Book 7: Cheering the Cowboy: A cowboy with anger management issues, the woman whose ranch he "stole," and their chance to get everything they want for Christmas...including each other.

Thursday, March 2, 2023

Remarkably Bright Creatures

This was a book club pick. Good thing too or I wouldn't likely have read it. Not because it isn't well written. It's simply not my go-to genre. 

I admit I was skeptical when I read the premise. An octopus solves the mystery of a long lost son and restores joy to the night cleaning lady in an aquarium?

But it works. Really it does. In fact, the octopus might even be my favorite character. 

There are several threads to follow but as the book matures, the threads weave tighter forming a beautiful picture of the characters' lives and how they blend together and form attachments. An excellent tapestry with heartfelt humor. 


After Tova Sullivan’s husband died, she began working the night shift at the Sowell Bay Aquarium, mopping floors and tidying up. Keeping busy has always helped her cope, which she’s been doing since her eighteen-year-old son, Erik, mysteriously vanished on a boat in Puget Sound over thirty years ago.

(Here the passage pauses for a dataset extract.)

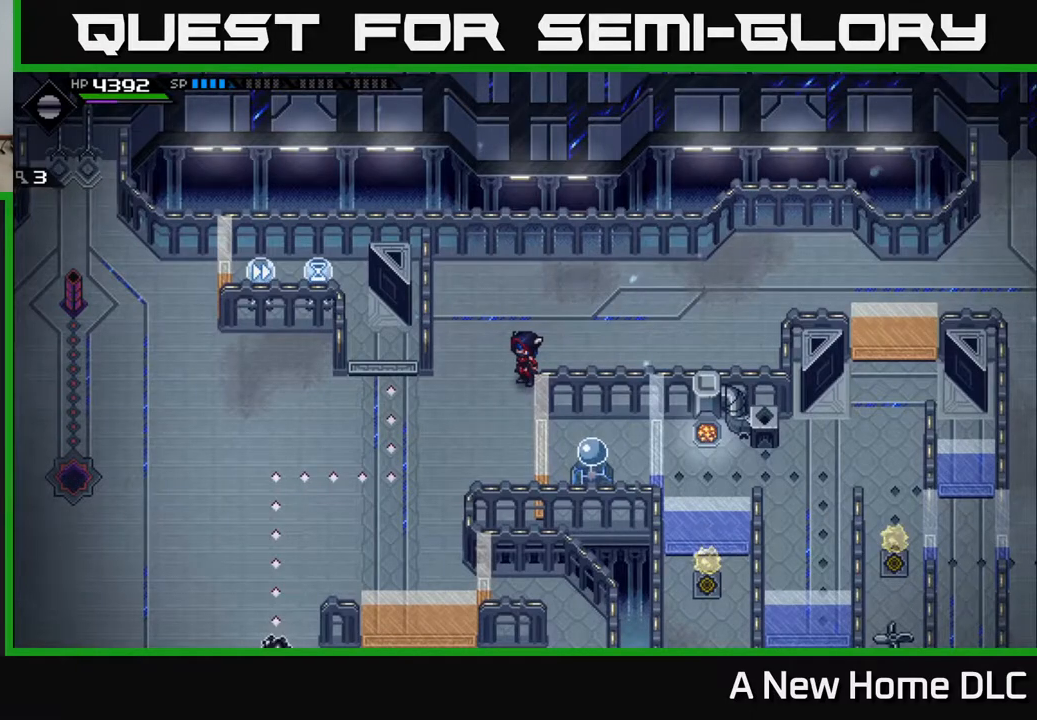
{"buttons": [], "left_stick": "up-left", "right_stick": "center", "events": [[400, "left_stick", "up"], [450, "left_stick", "up-left"]]}
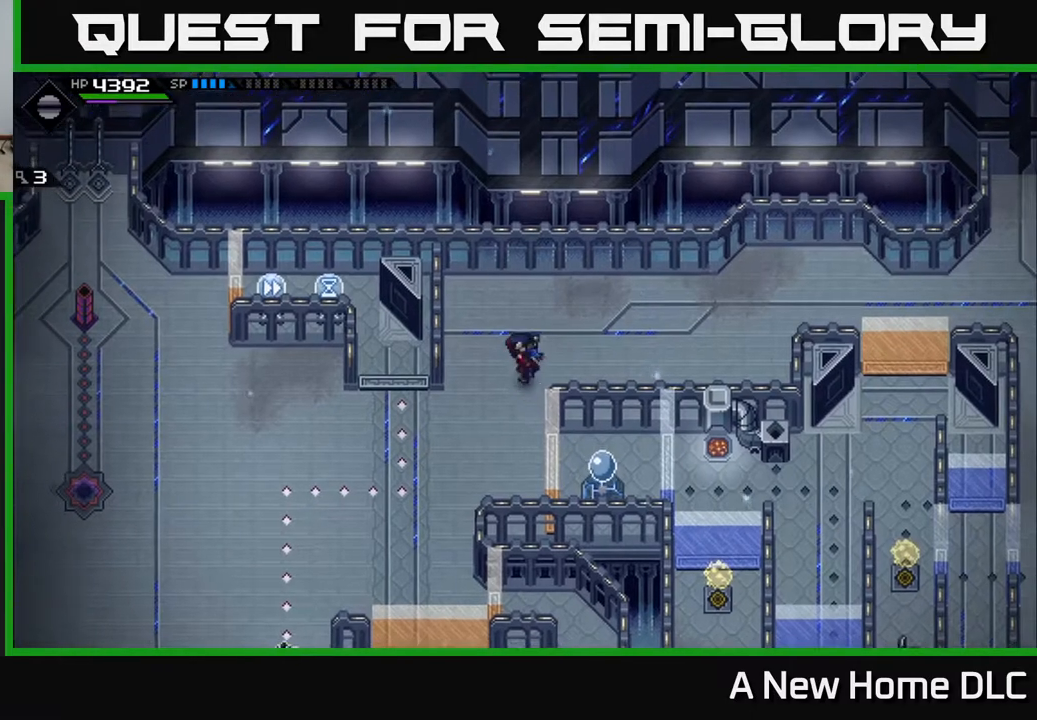
{"buttons": [], "left_stick": "center", "right_stick": "center", "events": [[50, "left_stick", "center"]]}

Tova becomes acquainted with curmudgeonly Marcellus, a giant Pacific octopus living at the aquarium. Marcellus knows more than anyone can imagine but wouldn’t dream of lifting one of his eight arms for his human captors—until he forms a remarkable friendship with Tova.

Ever the detective, Marcellus deduces what happened the night Tova’s son disappeared. And now Marcellus must use every trick his old invertebrate body can muster to unearth the truth for her before it’s too late. 

Shelby Van Pelt’s debut novel is a gentle reminder that sometimes taking a hard look at the past can help uncover a future that once felt impossible.